Your tasks =>
1. In the article on Apple's software success, what share of the legal online music market in the U.S. does Apple hold?
2. Write the next part of the article on Apple's software success, picking up after its final sentence.

*** Exercise text ***

Software remains Apple's secret sauce of success - analyst

Despite of flurry of new iPods and other digital media announcements made by Apple Computer on Tuesday, its most significant introduction was a dramatically improved version of its iTunes software, one Wall Street analyst says.

"In view of the rampant speculation on rumor sites, it would have been next to impossible for Apple to pull a rabbit out of the hat.  And it did not," Needham and Co. analyst Charles Wolf told clients on Wednesday. "There were no new iPods, only enhanced and cheaper versions of existing models."

What Apple did do, according to Wolf, was cement its leadership in the portable music player market and the online music market. And the analyst credits much of that previous success to the company's robust and easy-to-use software applications.

"It’s the software, stupid," Wolf wrote in a research note. "It is an overused expression, but nonetheless software has been the secret sauce of Apple’s success in conquering the legal online music market where it has an 88 percent share in the U.S."

According to the analyst, Apple’s most significant announcement on Tuesday was an enhancement of iTunes software, which added numerous new features and even greater ease of use.

*** End of Exercise text ***
*** Data provided ***

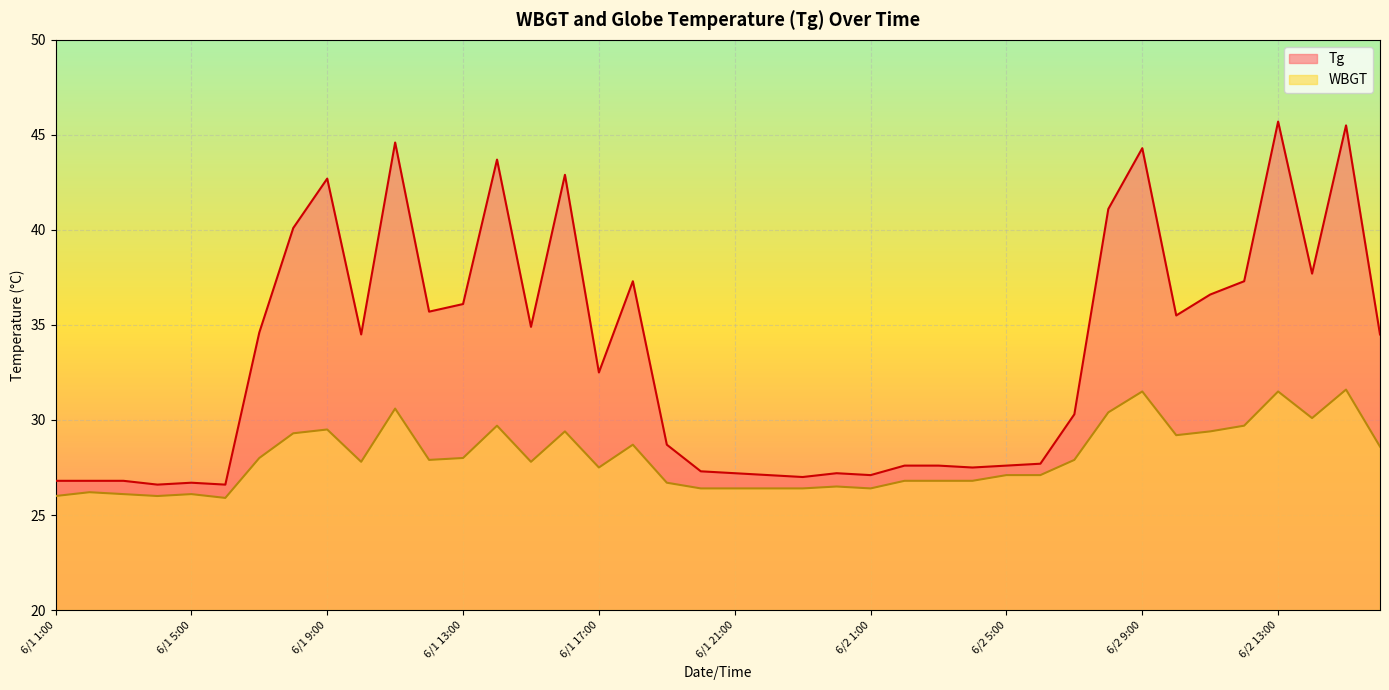

What is the difference between the maximum and minimum values in the WBGT series?

5.7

*** End of Data provided ***

Response list =>
1. 88 percent

2.
"The new features make the store even more user friendly than it was," he wrote. "In our opinion, iTunes represents the greatest barrier to competitors ever catching up with Apple’s multimedia ecosystem."

Still, the only product Wolf considered to be a 'new' product was Apple's still-in-development digital media hub, code-named iTV. Priced at $299, he believes iTV will represent arguably the easiest way for people to transfer content to their TVs.

"The significance of Apple’s Showtime announcements is that they should maintain, if not increase, the company’s dominance of the MP3 player market and the music download market," the analyst wrote. "They also insure that Apple will be one of the major players in the emerging video viewing market both on portable devices and in the living room."

Wolf continues to rate shares of Apple a 'Buy' with a price target of $90. He's estimating the company to earn $2.15 and $2.50 per share for fiscal 2006 and 2007, respectively.